Temporary shop e saldi anticipati:
il pacchetto commercio della Regione
SISMA - Iniziative dirette a chi ha una attività in uno dei comuni colpiti da terremoto, saranno valide fino al 30 giugno del prossimo anno
Negozi temporanei da aprire in qualsiasi comune delle Marche per vendere merce prodotta esclusivamente in Regione, agevolazioni per i saldi e l’avvio dell’attività, proroga di un anno per le concessioni degli ambulanti. Queste sono alcune delle agevolazioni previste nel “pacchetto commercio”, varato dalla Regione nei giorni scorsi. Saldi anticipati di trenta giorni per il periodo delle vendite di fine stagione dell’autunno inverno 2016-2017, senza obbligo di dirlo al Comune ed altre agevolazioni per il commercio, sono previste nel decreto emanato dal presidente della Regione Luca Ceriscioli, che riguarda tutte le attività che si trovano ad operare nei comuni inclusi nel cratere sismico. L’obiettivo è quello di agevolare le vendite di prodotti dei territori colpiti dal sisma, in un periodo molto difficile per via dello spopolamento e dei danni causati dal terremoto.
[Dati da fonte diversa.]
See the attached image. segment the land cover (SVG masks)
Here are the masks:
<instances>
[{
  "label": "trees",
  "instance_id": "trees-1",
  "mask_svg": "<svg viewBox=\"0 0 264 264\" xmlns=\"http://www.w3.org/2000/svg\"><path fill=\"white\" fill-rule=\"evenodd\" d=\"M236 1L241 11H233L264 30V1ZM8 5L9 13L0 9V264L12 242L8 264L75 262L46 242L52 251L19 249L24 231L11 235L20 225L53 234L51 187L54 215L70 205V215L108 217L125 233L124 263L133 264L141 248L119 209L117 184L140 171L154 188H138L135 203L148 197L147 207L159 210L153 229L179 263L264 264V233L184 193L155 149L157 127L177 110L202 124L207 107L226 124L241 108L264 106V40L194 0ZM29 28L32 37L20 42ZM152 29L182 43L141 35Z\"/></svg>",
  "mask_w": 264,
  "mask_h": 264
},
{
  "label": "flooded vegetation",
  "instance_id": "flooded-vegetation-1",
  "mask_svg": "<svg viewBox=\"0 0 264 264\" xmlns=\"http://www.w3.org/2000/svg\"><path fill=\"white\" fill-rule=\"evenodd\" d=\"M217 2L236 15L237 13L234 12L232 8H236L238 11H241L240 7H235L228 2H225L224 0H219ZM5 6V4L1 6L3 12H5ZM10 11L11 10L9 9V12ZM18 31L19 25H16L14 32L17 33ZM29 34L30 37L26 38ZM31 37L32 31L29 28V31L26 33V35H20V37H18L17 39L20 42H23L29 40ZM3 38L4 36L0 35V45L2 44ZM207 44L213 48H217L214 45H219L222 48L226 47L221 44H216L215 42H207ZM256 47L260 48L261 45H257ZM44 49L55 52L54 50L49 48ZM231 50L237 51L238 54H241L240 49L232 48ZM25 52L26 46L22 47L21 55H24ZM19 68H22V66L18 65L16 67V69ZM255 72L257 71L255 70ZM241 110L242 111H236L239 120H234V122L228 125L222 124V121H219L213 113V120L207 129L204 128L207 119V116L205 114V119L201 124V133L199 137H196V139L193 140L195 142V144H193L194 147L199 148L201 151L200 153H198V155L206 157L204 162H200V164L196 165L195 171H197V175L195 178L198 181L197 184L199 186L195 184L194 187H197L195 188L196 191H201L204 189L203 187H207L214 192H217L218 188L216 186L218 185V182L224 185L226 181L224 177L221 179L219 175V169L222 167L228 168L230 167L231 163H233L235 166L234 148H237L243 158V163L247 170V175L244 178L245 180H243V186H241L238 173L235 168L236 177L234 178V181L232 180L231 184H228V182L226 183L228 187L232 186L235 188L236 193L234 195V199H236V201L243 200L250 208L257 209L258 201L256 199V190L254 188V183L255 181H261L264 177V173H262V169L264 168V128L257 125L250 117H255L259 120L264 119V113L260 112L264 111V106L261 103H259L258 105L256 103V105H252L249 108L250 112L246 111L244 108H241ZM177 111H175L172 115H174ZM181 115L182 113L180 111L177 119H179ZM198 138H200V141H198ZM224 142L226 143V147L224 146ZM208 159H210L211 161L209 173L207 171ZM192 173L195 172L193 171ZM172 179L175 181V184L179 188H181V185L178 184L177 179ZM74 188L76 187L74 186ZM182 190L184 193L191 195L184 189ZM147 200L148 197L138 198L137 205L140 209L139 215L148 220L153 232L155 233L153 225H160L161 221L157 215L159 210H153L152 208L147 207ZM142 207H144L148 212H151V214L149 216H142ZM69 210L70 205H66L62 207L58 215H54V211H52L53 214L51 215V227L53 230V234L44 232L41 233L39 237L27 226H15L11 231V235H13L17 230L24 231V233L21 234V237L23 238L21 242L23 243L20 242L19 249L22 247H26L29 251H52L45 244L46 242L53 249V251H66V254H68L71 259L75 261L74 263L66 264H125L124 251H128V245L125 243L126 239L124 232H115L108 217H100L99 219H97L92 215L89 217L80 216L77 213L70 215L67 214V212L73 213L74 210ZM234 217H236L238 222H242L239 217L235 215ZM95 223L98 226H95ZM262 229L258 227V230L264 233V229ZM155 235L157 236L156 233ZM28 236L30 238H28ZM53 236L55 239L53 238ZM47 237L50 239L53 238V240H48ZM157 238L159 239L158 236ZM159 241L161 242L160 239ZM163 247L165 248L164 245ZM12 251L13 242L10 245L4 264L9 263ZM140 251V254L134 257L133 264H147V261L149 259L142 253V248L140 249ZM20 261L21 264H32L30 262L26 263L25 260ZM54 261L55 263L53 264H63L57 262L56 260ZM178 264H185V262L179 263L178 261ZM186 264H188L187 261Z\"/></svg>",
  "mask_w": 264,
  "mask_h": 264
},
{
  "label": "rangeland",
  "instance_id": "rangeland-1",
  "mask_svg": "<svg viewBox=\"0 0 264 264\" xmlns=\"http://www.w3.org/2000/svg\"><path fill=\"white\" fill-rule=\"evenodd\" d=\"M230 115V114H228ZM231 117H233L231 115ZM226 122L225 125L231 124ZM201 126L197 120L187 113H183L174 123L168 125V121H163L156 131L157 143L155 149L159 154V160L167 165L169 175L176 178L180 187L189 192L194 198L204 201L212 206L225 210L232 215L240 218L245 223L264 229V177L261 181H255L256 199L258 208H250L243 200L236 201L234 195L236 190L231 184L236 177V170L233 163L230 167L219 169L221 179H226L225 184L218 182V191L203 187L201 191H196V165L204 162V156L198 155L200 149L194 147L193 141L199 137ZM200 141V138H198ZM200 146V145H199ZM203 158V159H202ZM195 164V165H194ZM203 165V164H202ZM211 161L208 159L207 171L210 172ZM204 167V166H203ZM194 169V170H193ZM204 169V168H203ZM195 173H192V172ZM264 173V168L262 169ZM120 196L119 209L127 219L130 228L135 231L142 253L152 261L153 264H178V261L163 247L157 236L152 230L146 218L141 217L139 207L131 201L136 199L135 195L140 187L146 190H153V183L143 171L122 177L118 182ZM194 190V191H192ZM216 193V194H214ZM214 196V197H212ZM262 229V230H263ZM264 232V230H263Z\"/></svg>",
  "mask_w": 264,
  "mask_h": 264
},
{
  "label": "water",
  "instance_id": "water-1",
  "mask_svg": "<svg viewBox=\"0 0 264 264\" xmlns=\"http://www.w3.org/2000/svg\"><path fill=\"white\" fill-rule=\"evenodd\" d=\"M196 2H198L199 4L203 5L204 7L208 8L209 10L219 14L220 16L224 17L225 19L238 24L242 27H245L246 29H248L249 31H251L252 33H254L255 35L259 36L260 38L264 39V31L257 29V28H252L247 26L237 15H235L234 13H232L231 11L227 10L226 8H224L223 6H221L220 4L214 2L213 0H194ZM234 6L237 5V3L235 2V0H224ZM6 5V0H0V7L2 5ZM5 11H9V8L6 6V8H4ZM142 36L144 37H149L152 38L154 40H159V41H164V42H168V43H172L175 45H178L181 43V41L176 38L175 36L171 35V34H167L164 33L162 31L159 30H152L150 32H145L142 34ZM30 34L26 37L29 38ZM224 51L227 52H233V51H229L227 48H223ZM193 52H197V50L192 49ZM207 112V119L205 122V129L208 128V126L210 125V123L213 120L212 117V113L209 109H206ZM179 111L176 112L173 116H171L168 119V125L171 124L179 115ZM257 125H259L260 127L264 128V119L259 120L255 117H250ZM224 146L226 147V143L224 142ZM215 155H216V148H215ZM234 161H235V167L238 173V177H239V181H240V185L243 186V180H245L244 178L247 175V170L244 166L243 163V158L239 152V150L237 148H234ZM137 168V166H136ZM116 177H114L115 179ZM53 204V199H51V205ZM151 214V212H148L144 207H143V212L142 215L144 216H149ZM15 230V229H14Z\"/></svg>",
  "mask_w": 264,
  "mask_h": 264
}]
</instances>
Le disposizioni che valgono fino al 30 giugno 2017 e possono essere prorogate anche fino a quando durerà lo stato di emergenza si applicano soltanto ai negozi temporanei e ai commercianti ambulanti. I temporary shop possono diventare “spacci” che offrono tutti i tipi di prodotti, specialmente quelli di produzione marchigiana, non oltre al 30 giugno 2017. Ad aprirli, in uno qualsiasi dei comuni delle Marche, possono essere anche artigiani o commercianti che producevano e vendevano merci, sia alimentari che non, in uno dei comuni ricompresi nel cratere ed operatori commerciali provenienti anche fuori dal cratere, che però vendono esclusivamente merci prodotte nei comuni del cratere. I negozi temporanei possono essere alloggiati in località anche a destinazione non commerciale, tensostrutture, moduli e container purchè siano rispettate le norme sulla sicurezza e quelle igienico-sanitarie per i prodotti alimentari. I commercianti dei temporary shop possono svolgere l’attività anche nei trenta giorni prima dei saldi di fine stagione, farlo essendo in possesso dei requisiti morali e per il settore alimentare dei previsti requisiti professionali ed in questo caso, anche l’obbligo di trasmettere una semplice comunicazione al Comune. Per gli ambulanti è prevista una deroga nell’assegnazione dei posteggi su aree pubbliche, sono prorogate di un anno tutte le autorizzazioni e concessioni per il commercio in mercati, fiere o posteggio isolato, che scadono dal 7 maggio al 31 dicembre del prossimo anno.